Reynolds believes Reid has fashioned his style after Edwards and sees current BYU coach Kalani Sitake also following after his mentor.
“Being a nice guy doesn’t mean you are a pushover. You get Andy or LaVell in a game of pingpong, pool, or golf and they’re competitive as heck. They hate to lose.
“Andy is a real good dude.”
MUST READ:— Benjamin Criddle (@CriddleBenjamin) January 24, 2020
Once upon a time, Andy Reid wanted to be a sports writer, and he actually worked for the Provo Daily Herald.
One piece he authored was entitled:
"Sir James Mcmahon of Cougarhood"
Nice work @AdamStites_#BYU #BYUFootball #ESPN960 #GoCougshttps://t.co/aziZ30EPSN pic.twitter.com/ILklQf0Mpp
The personal approach, said Reynolds, is a gift. “Part of you has to be iron in expectations and part has to be genuine and real.”
Former NFL scout John Middlekauff is more than enamored with Reid as a tactician, play-caller and coach headed to the Super Bowl.
Writing for The Athletic, Middlekauff confirmed the magic that is Reid.
“It was Reid who went down to Eagles executive Howie Roseman’s office to recommend interviewing me after Pat Hill called him on my behalf,” wrote Middlekauff.
“It was Reid who had me over to his house on Thanksgiving when I had nowhere to go in Philadelphia.
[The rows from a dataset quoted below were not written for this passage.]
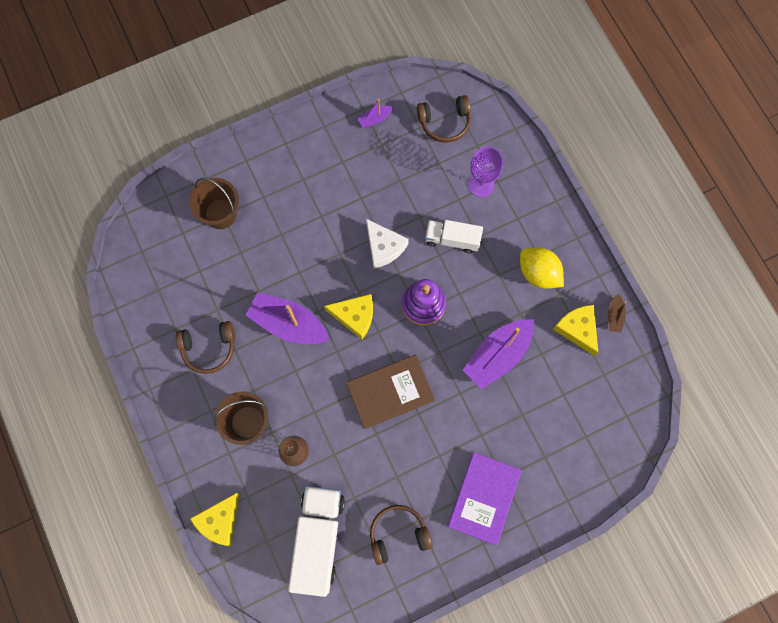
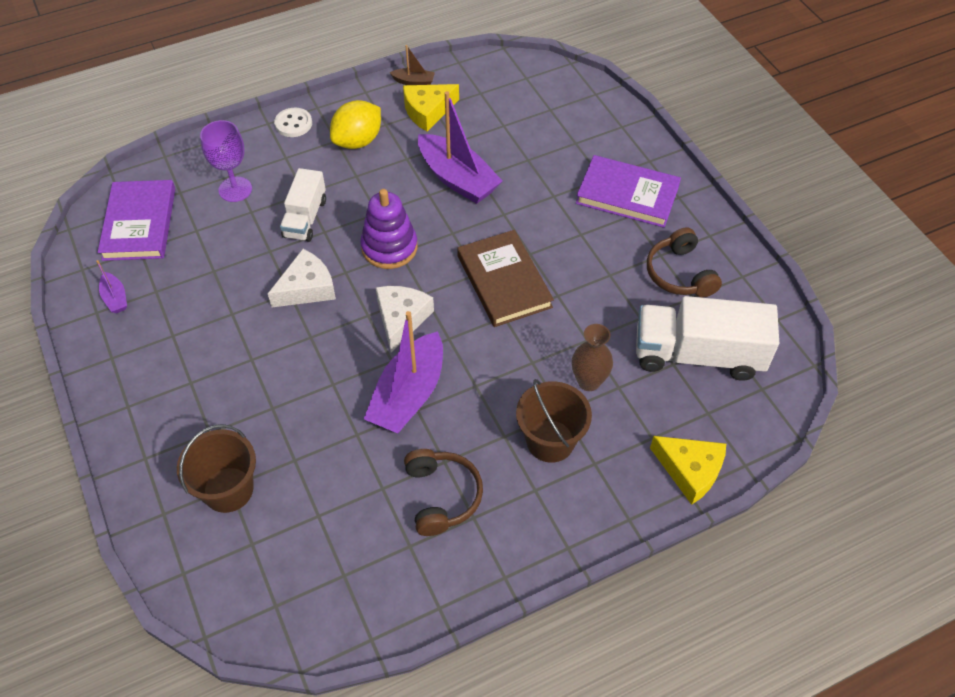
camera: 90 degrees left, 20 degrees down
(355, 316) = (401, 319): yellow cheese -> white cheese
(444, 122) = (139, 223): brown headphones -> purple book
(556, 220) = (293, 124): none -> white button

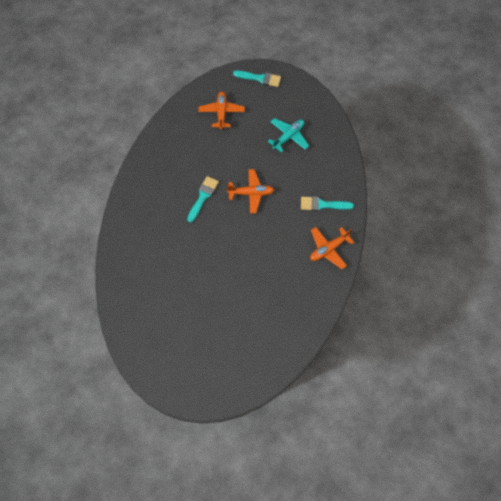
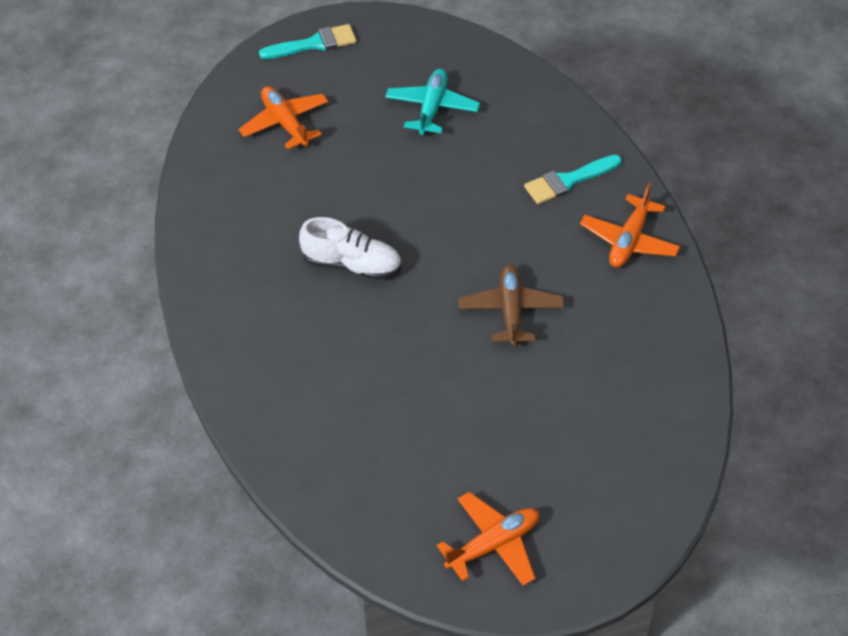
camera: 30 degrees left, 15 degrees down
(203, 196) = (352, 265): turquoise brush -> white shoe
(251, 193) = (433, 220): orange plane -> orange plane (493, 545)
(253, 255) = (511, 311): none -> brown plane

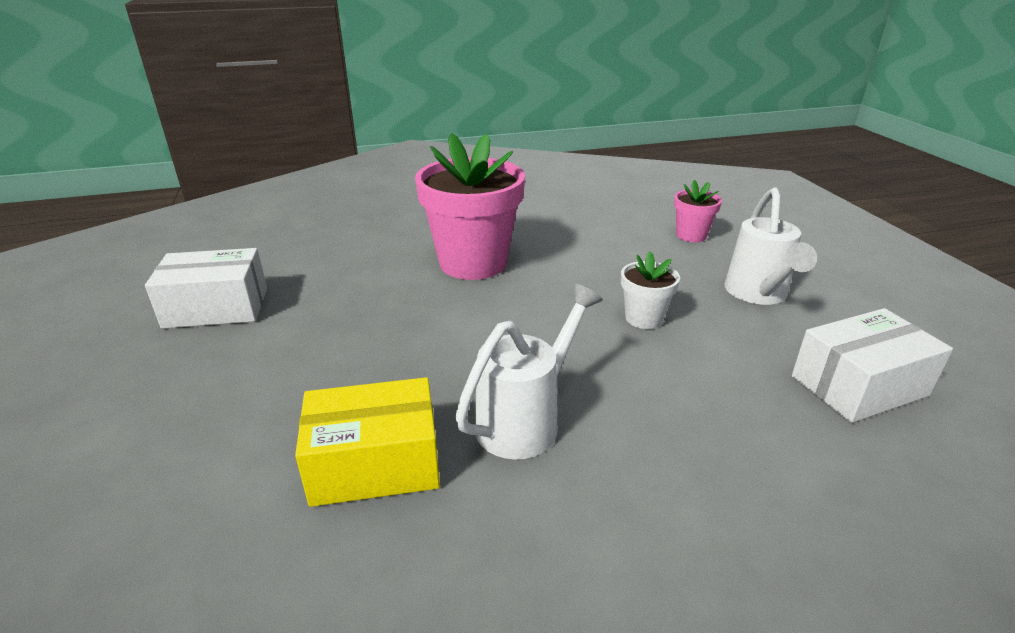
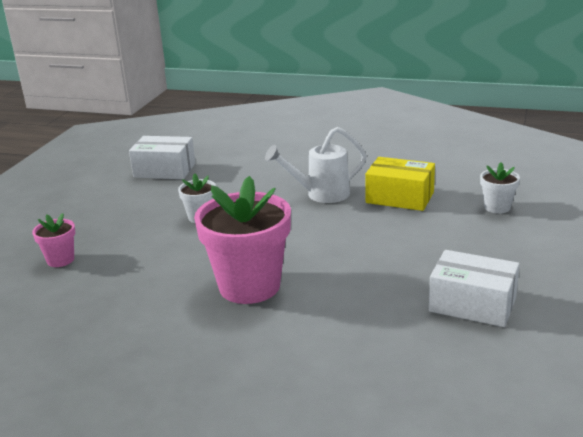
camera: 145 degrees left, 5 degrees down
(161, 502) = (497, 207): none -> white flower pot
(758, 294) = (116, 211): white watering can -> none

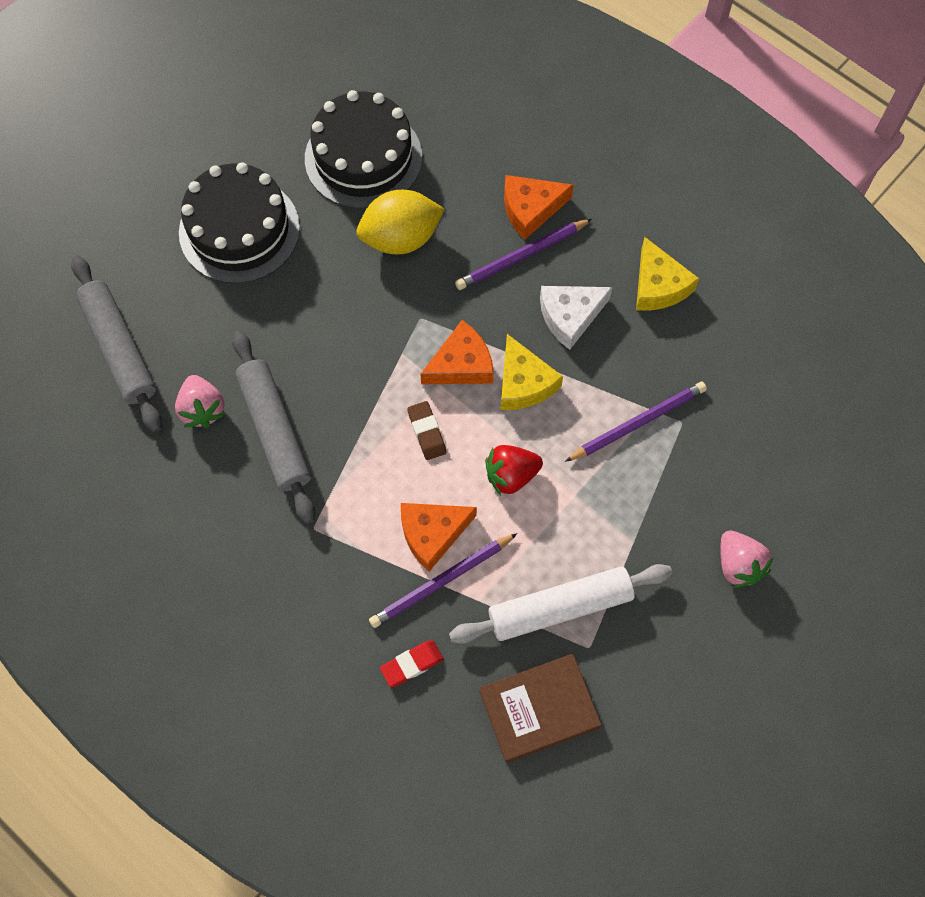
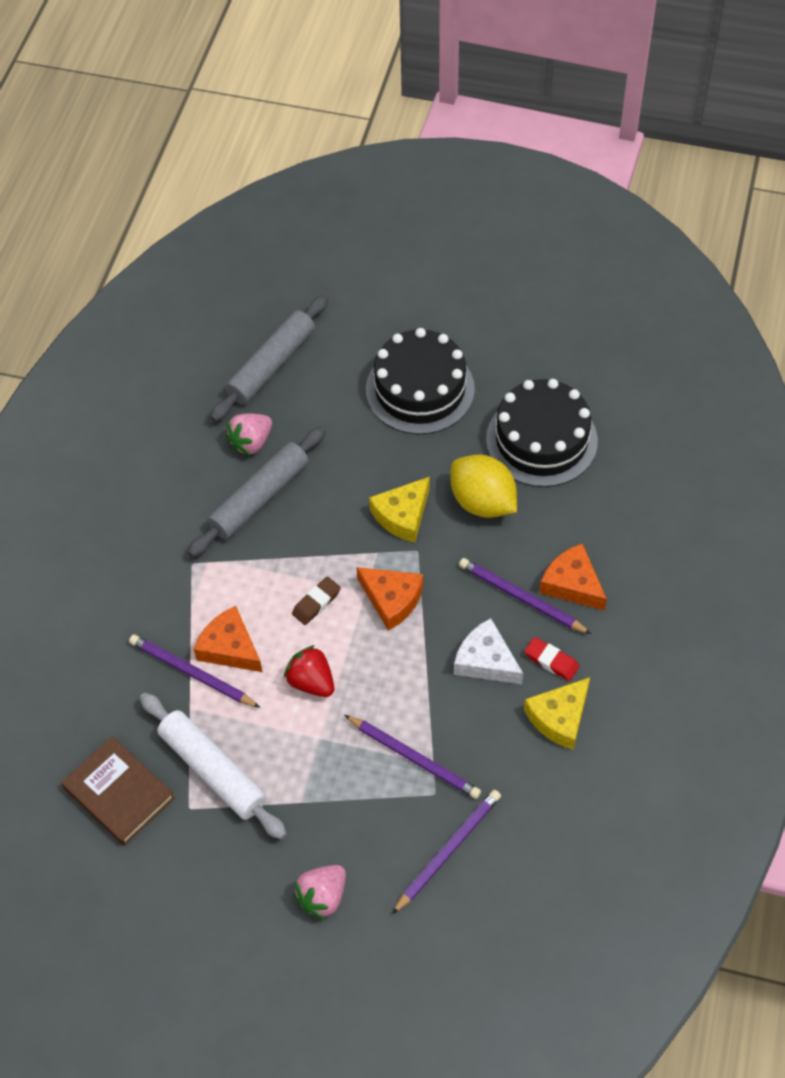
camera: 65 degrees right, 10 degrees down
(412, 664) = (113, 684): red eraser -> red eraser (551, 661)
(524, 383) = (401, 653): yellow cheese -> yellow cheese (402, 515)
(743, 437) = (448, 850): none -> purple pencil

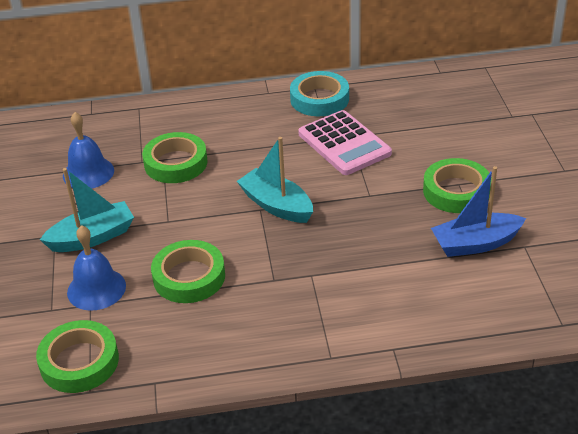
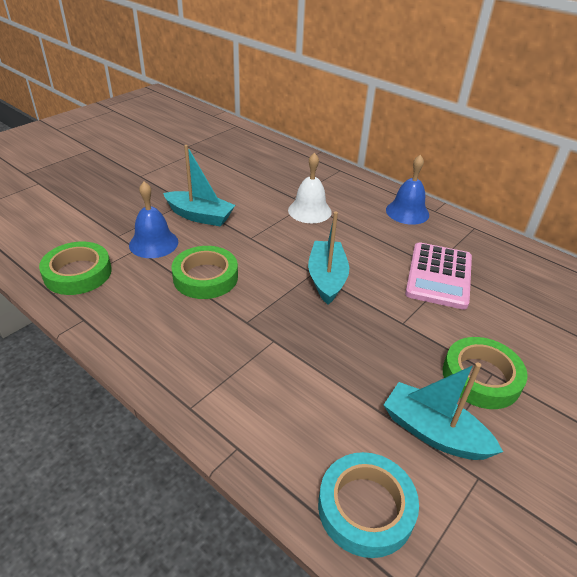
camera: 45 degrees right, 0 degrees up
(88, 173) = (256, 184): blue bell -> blue bell (407, 212)
(176, 163) = (309, 211): green tape -> white bell
(319, 99) = (466, 237): turquoise tape -> turquoise tape (365, 508)
(475, 244) = (434, 432): blue boat -> turquoise boat

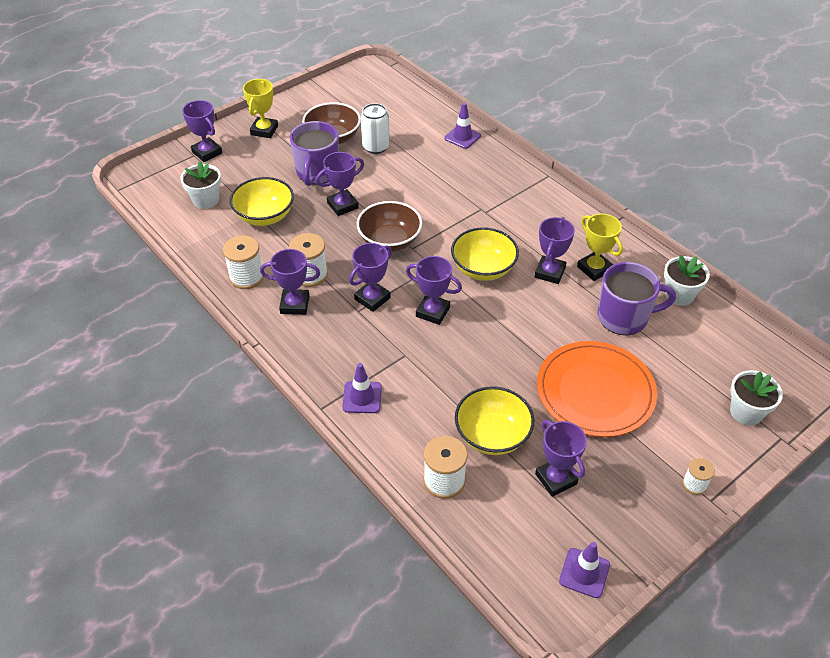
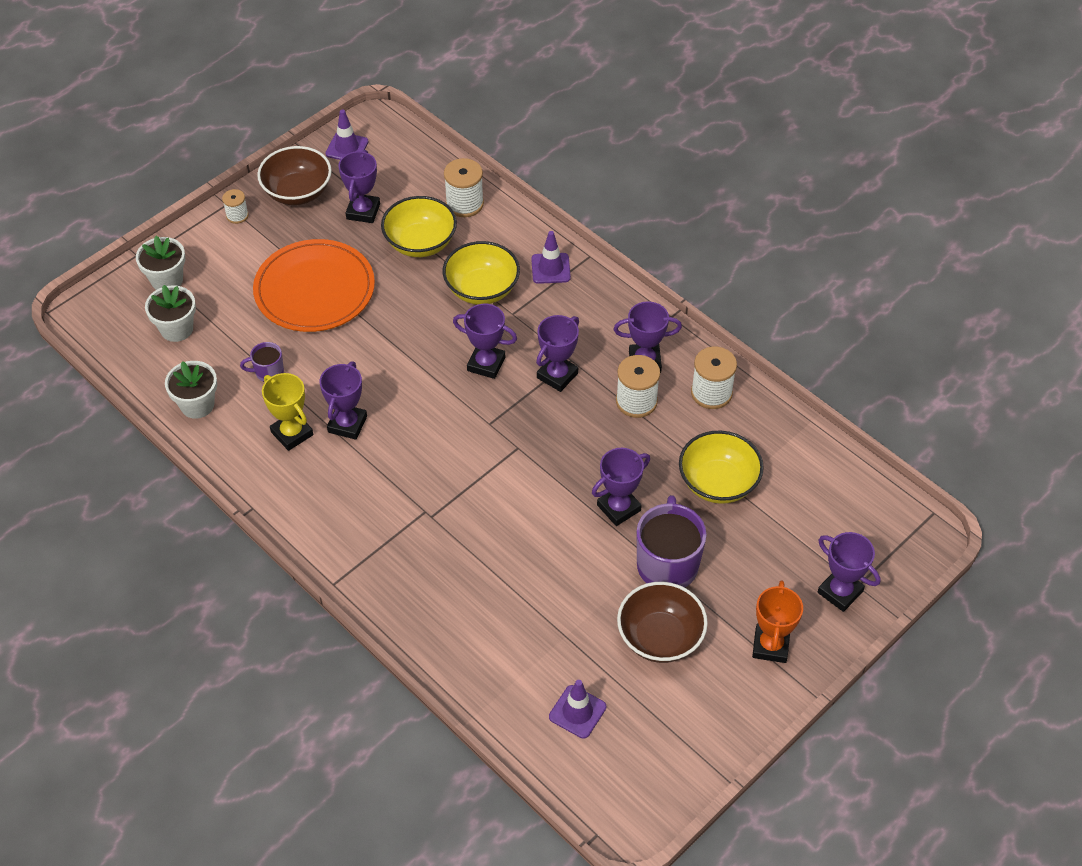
camera: 175 degrees right, 5 degrees up
(206, 200) = (806, 503): white flower pot -> white flower pot (177, 329)
(264, 130) = (770, 646): yellow trophy -> orange trophy
(375, 147) = (591, 623): white can -> none
(389, 241) = (547, 455): brown bowl -> brown bowl (297, 192)
(462, 137) = (460, 654): purple traffic cone -> purple traffic cone (577, 712)
(483, 269) = (428, 424): yellow bowl -> yellow bowl (482, 289)
(556, 479) = (363, 211): purple trophy -> purple trophy turned 45 degrees clockwise
(624, 317) = (268, 372): purple mug -> purple mug, size x0.50

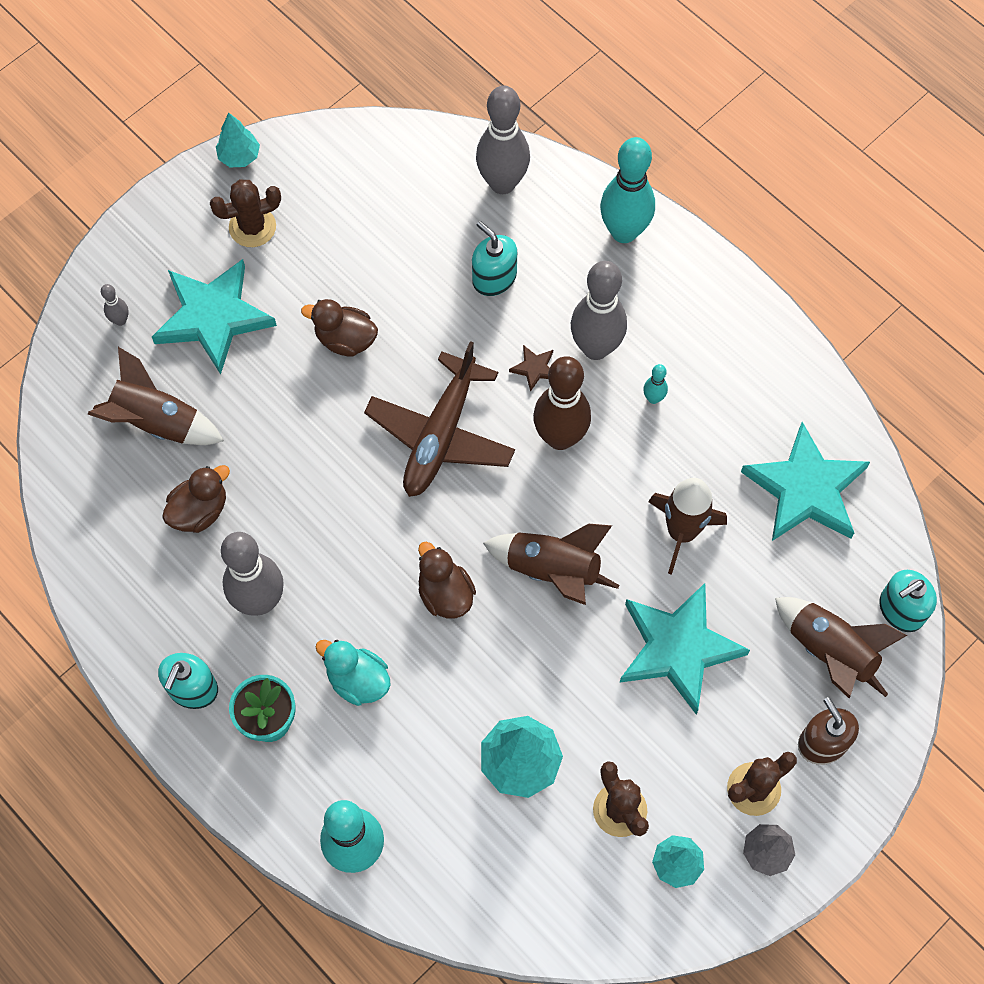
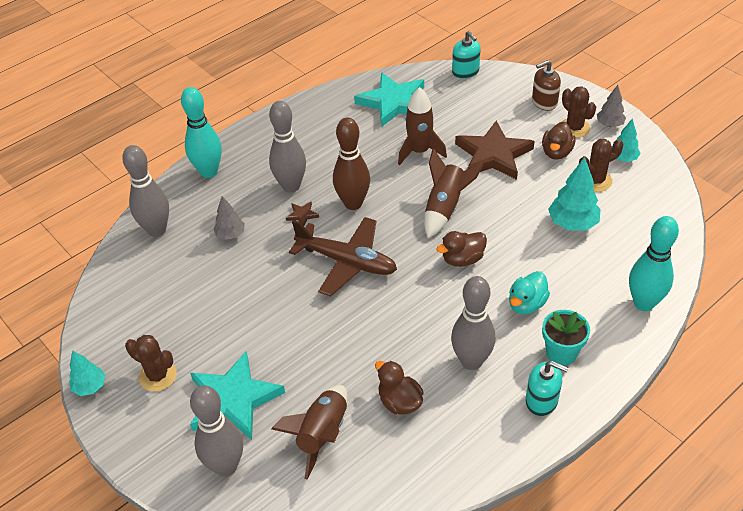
camera: 85 degrees left, 20 degrees down
(120, 320) = (226, 466): grey bowling pin -> grey bowling pin, size x2.32
(252, 227) = (158, 376): brown cactus -> brown cactus turned 45 degrees counterclockwise
(345, 339) = (266, 315): brown duck -> brown duck (556, 152)
(494, 278) = (230, 234): turquoise soap dispenser -> grey tree
(653, 398) = (330, 161): turquoise bowling pin -> none
(678, 648) = (493, 155): turquoise star -> brown star
(829, 652) = (492, 97): brown rocket -> none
To this day, he’s still always available when I have questions about players, coaches, topics in the NFL. So when you’ve read glowing things said about him over the years, I can vouch for it all being true. He might be the most universally respected person in a league whose power brokers can be hit-or-miss when it comes to personal character. He’s just a top-notch person.”